In a general ringed space $X$, the sections of $O_X$ cannot be canonically interpreted as functions, so a morphism of ringed spaces $(X, O_X)$ and $(Y, O_Y)$ consists of a pair $(f, f^{\sharp})$ where
$f: X \to Y$ is continuous
and $f^{\sharp}: O_Y \to f_* O_X$.
This $f^{\sharp}$ is an artificial version of pullback of $f$.

On the other hand, if $X$ is a locally ringed space, then given a section $s \in O_X(U)$ and $x \in X$, we can define $s(p) $ to be the image of $s$ in $O_X(U) \to (O_X)_x \to (O_X)_x/\mathfrak{m}_x = \kappa(x)$. Thus we can put restriction of $f^{\sharp}$ to make it resemble a pullback.

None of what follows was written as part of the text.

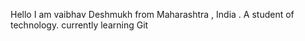 Hello
I am vaibhav Deshmukh from Maharashtra , India .
A student of technology.
currently learning Git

We will require that

if $t$ vanishes $ f(x)$ then  $f^{\sharp} (t) $ vanishes at $x$.

In other words, if $t \in \mathfrak{m}_{f(x)} $  then $f^{\sharp}(t)$ is in $\mathfrak{m}_x$, or more concisely,

$f^{\sharp}_x: (O_Y)_{f(x)} \to (O_X)_x$ is a local homomorphism.